The changes to the disability rating system implemented by SB 899, particularly the adoption of the American Medical Association Guides to the Evaluation of Permanent Impairment (AMA Guides) as the basis for ratings, had a substantial impact on disability benefits for permanently disabled workers. Permanent-disability benefits in California are tied directly to the level of the disability rating, a numerical value assigned to represent the severity of disability. Ratings based on the AMA Guides were mechanically lower than those in the old California system, and adopting the AMA Guides without adjusting for the differences in levels led to sharp declines in permanent-disability benefits.
Figure 2 illustrates the effects that these reforms had on benefit levels. The two lines show the change in temporary- and permanent-disability benefits relative to their value as of the year 2000 for injuries incurred in any specific quarter. For example, a 90 in a given quarter indicates a 10-percent decline in benefits from the first quarter of 2000. Permanent-disability benefits remained fairly constant until about 2004, then fell sharply to about two-thirds of the baseline level by 2006.
To evaluate the impact that declines in disability benefits had on injured and disabled workers, the research team compared the disability benefits to earning losses. The replacement rate of lost income is the fraction of earning loss that is replaced by workers' compensation benefits. A key limitation of the data, however, is that there are few postinjury earning data for the later injuries in the sample: For workers injured in 2006, for example, there are just two years of postinjury losses to examine. To make up for this limitation, researchers used a statistical model to forecast the five-year earning losses to injured workers. This approach also allowed them to quantify how much of an effect the return-to-work gains had on earning losses.
The trend since 2000, as shown in Figure 3, is that permanently disabled workers experienced a dramatic drop in replacement rates after the 2004 reforms. In other words, their benefits replaced a much smaller proportion of their lost earnings. The split in the line shows the difference that improved return to work made in that trend. The top line shows actual replacement rates that include the effect of improved return-to-work rates shown in Figure 1: By 2006, replacement accounted for just 37 percent of lost earnings, compared with about 50 percent in 2000—a decline of about 26 percent. The lower line shows what replacements would have been if return-to-work rates had not improved, showing a drop of about 6 percentage points.
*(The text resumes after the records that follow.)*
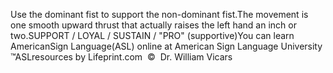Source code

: Use the dominant fist to support the non-dominant fist.The movement is one smooth upward thrust that actually raises the left hand an 
  inch or two.SUPPORT / LOYAL / SUSTAIN / "PRO" (supportive)You can learn 
		AmericanSign 
		Language(ASL) online at American Sign Language University ™ASLresources by Lifeprint.com  ©  Dr. William Vicars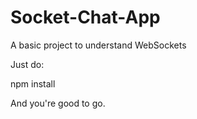 # Socket-Chat-App

A basic project to understand WebSockets

Just do:

  npm install

And you're good to go.
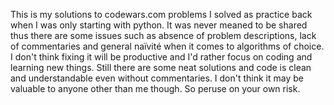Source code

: This is my solutions to codewars.com problems I solved as practice back when I was only starting with python. It was never meaned to be shared thus there are some issues such as absence of problem descriptions, lack of commentaries and general naïvité when it comes to algorithms of choice. I don't think fixing it will be productive and I'd rather focus on coding and learning new things. Still there are some neat solutions and code is clean and understandable even without commentaries. I don't think it may be valuable to anyone other than me though. So peruse on your own risk.
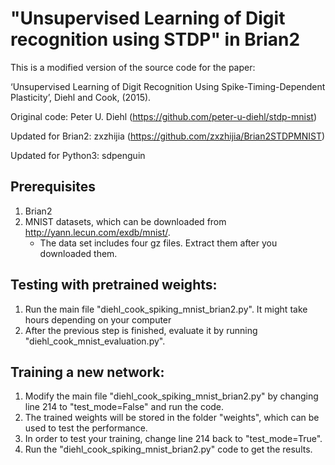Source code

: # "Unsupervised Learning of Digit recognition using STDP" in Brian2

This is a modified version of the source code for the paper:

‘Unsupervised Learning of Digit Recognition Using Spike-Timing-Dependent Plasticity’, Diehl and Cook, (2015).

Original code: Peter U. Diehl (https://github.com/peter-u-diehl/stdp-mnist)

Updated for Brian2: zxzhijia (https://github.com/zxzhijia/Brian2STDPMNIST)

Updated for Python3: sdpenguin

## Prerequisites

1. Brian2 
2. MNIST datasets, which can be downloaded from http://yann.lecun.com/exdb/mnist/. 
   * The data set includes four gz files. Extract them after you downloaded them.

## Testing with pretrained weights:

1. Run the main file "diehl_cook_spiking_mnist_brian2.py". It might take hours depending on your computer 
2. After the previous step is finished, evaluate it by running "diehl_cook_mnist_evaluation.py".

## Training a new network:

1. Modify the main file "diehl_cook_spiking_mnist_brian2.py" by changing line 214 to "test_mode=False" and run the code. 
2. The trained weights will be stored in the folder "weights", which can be used to test the performance.
3. In order to test your training, change line 214 back to "test_mode=True". 
4. Run the "diehl_cook_spiking_mnist_brian2.py" code to get the results. 
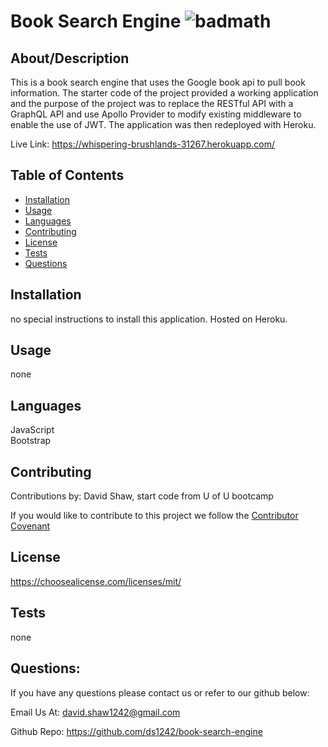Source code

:  # Book Search Engine ![badmath](https://img.shields.io/badge/license-MIT-blue)

  ## About/Description

  This is a book search engine that uses the Google book api to pull book information.  The starter code of the project provided a working application and the purpose of the project was to replace the RESTful API with a GraphQL API and use Apollo Provider to modify existing middleware to enable the use of JWT.  The application was then redeployed with Heroku.

  Live Link: https://whispering-brushlands-31267.herokuapp.com/ 

  ## Table of Contents

  * [Installation](#installation)
  * [Usage](#usage)
  * [Languages](#languages)
  * [Contributing](#contributing)
  * [License](#license)
  * [Tests](#tests)
  * [Questions](#questions)
  
  ## Installation

  no special instructions to install this application.  Hosted on Heroku.

  ## Usage

  none

  ## Languages

  JavaScript<br>Bootstrap

  ## Contributing

  Contributions by: David Shaw, start code from U of U bootcamp

  If you would like to contribute to this project we follow the [Contributor Covenant](https://www.contributor-covenant.org/)

  ## License

  https://choosealicense.com/licenses/mit/

  ## Tests

  none

  ## Questions:

  If you have any questions please contact us or refer to our github below:

  Email Us At: david.shaw1242@gmail.com

  Github Repo: https://github.com/ds1242/book-search-engine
On average, improved return to work made the replacement rates 15 percent higher than they would have been otherwise.
Previous RAND studies have questioned the adequacy of California's permanent-disability benefits, and this study shows that they have become less adequate since the 2004 reforms. The authors recommend a number of ways in which policymakers can bring replacement rates to their prereform levels, including a benefit increase. It is worth noting that employer costs have fallen sharply since the reforms, however, so a benefit increase could sacrifice some of those savings. The authors also make a number of recommendations for improving further on return to work, including efforts to integrate occupational and nonoccupational disability management, which could improve outcomes for injured workers and save costs for employers as well.